Entries supplied.
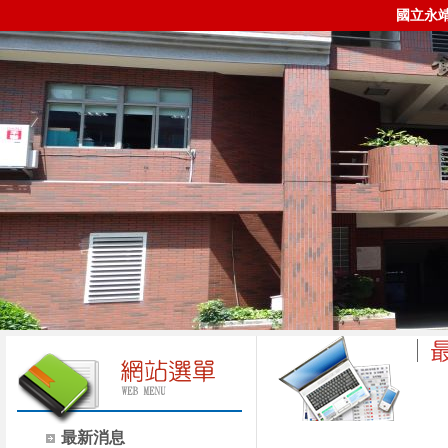
國立永
時間
類別
最新消息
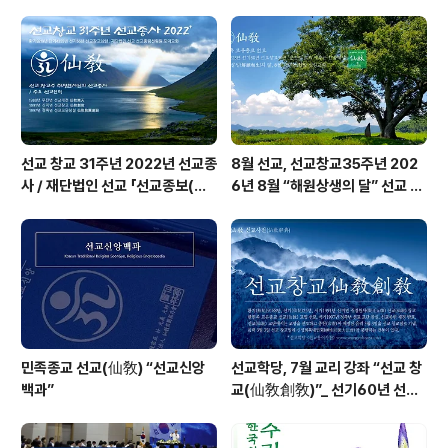
化) 제일교정(第一敎頂) 선교종지(仙敎宗旨) 일심정회
(一心正回)는 선교 교조 취정원사(聚正元師)의 선교창
교종리(仙敎創敎宗理) 천지인합일 정회사상(天地人合
一正回思想)이 집약되어 있다.​ 선교 창교주 취정원사(聚
正元師)께서 환기9185년..
선교 창교 31주년 2022년 선교종
8월 선교, 선교창교35주년 202
사 / 재단법인 선교 「선교종보(仙
6년 8월 “해원상생의 달” 선교 법
敎宗譜)」 편찬
회 및 수행
민족종교 선교(仙敎) “선교신앙
선교학당, 7월 교리 강좌 “선교 창
백과”
교(仙敎創敎)”_ 선기60년 선교
창교36년 열린학당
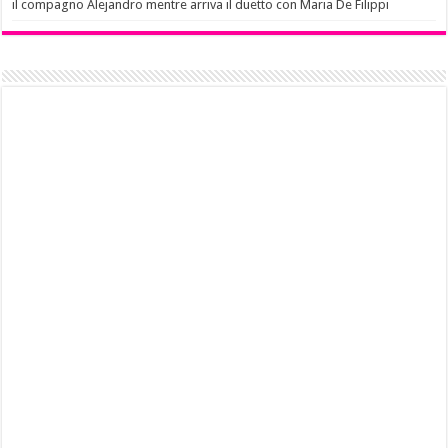
il compagno Alejandro mentre arriva il duetto con Maria De Filippi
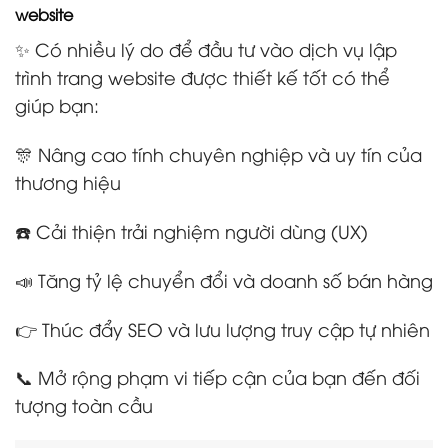
website
✨ Có nhiều lý do để đầu tư vào dịch vụ lập
trình trang website được thiết kế tốt có thể
giúp bạn:
🎊 Nâng cao tính chuyên nghiệp và uy tín của
thương hiệu
☎️ Cải thiện trải nghiệm người dùng (UX)
📣 Tăng tỷ lệ chuyển đổi và doanh số bán hàng
👉 Thúc đẩy SEO và lưu lượng truy cập tự nhiên
📞 Mở rộng phạm vi tiếp cận của bạn đến đối
tượng toàn cầu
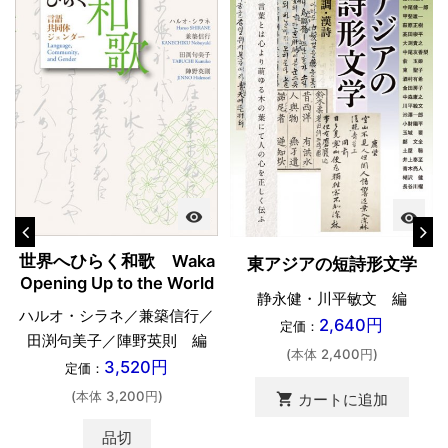
visibility
visibility
世界へひらく和歌 Waka
東アジアの短詩形文学
Opening Up to the World
静永健・川平敏文 編
ハルオ・シラネ／兼築信行／
2,640円
定価：
田渕句美子／陣野英則 編
(本体 2,400円)
3,520円
定価：
(本体 3,200円)
shopping_cart
カートに追加
品切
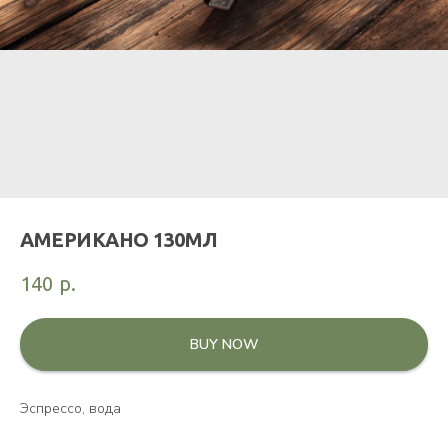
АМЕРИКАНО 130МЛ
140
р.
BUY NOW
Эспрессо, вода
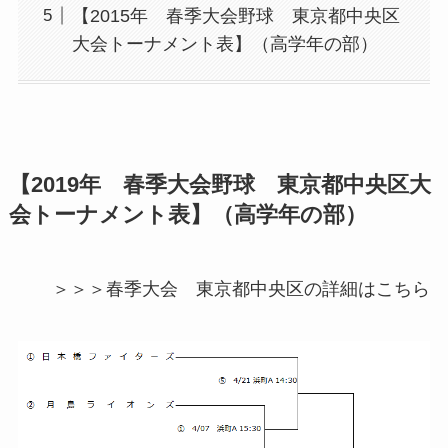
【2015年 春季大会野球 東京都中央区
大会トーナメント表】（高学年の部）
【2019年 春季大会野球 東京都中央区大
会トーナメント表】（高学年の部）
＞＞＞春季大会 東京都中央区の詳細はこちら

Task to complete.
Whatever pictures the entries contain, omit them, and write the rest out exactly.

Solution to this exercise.
國立永
時間
類別
最新消息
化) 제일교정(第一敎頂) 선교종지(仙敎宗旨) 일심정회
(一心正回)는 선교 교조 취정원사(聚正元師)의 선교창
교종리(仙敎創敎宗理) 천지인합일 정회사상(天地人合
一正回思想)이 집약되어 있다.​ 선교 창교주 취정원사(聚
正元師)께서 환기9185년..
선교 창교 31주년 2022년 선교종
8월 선교, 선교창교35주년 202
사 / 재단법인 선교 「선교종보(仙
6년 8월 “해원상생의 달” 선교 법
敎宗譜)」 편찬
회 및 수행
민족종교 선교(仙敎) “선교신앙
선교학당, 7월 교리 강좌 “선교 창
백과”
교(仙敎創敎)”_ 선기60년 선교
창교36년 열린학당
il compagno Alejandro mentre arriva il duetto con Maria De Filippi
website
✨ Có nhiều lý do để đầu tư vào dịch vụ lập
trình trang website được thiết kế tốt có thể
giúp bạn:
🎊 Nâng cao tính chuyên nghiệp và uy tín của
thương hiệu
☎️ Cải thiện trải nghiệm người dùng (UX)
📣 Tăng tỷ lệ chuyển đổi và doanh số bán hàng
👉 Thúc đẩy SEO và lưu lượng truy cập tự nhiên
📞 Mở rộng phạm vi tiếp cận của bạn đến đối
tượng toàn cầu
visibility
visibility
世界へひらく和歌 Waka
東アジアの短詩形文学
Opening Up to the World
静永健・川平敏文 編
ハルオ・シラネ／兼築信行／
2,640円
定価：
田渕句美子／陣野英則 編
(本体 2,400円)
3,520円
定価：
(本体 3,200円)
shopping_cart
カートに追加
品切
АМЕРИКАНО 130МЛ
140
р.
BUY NOW
Эспрессо, вода
【2015年 春季大会野球 東京都中央区
大会トーナメント表】（高学年の部）
【2019年 春季大会野球 東京都中央区大
会トーナメント表】（高学年の部）
＞＞＞春季大会 東京都中央区の詳細はこちら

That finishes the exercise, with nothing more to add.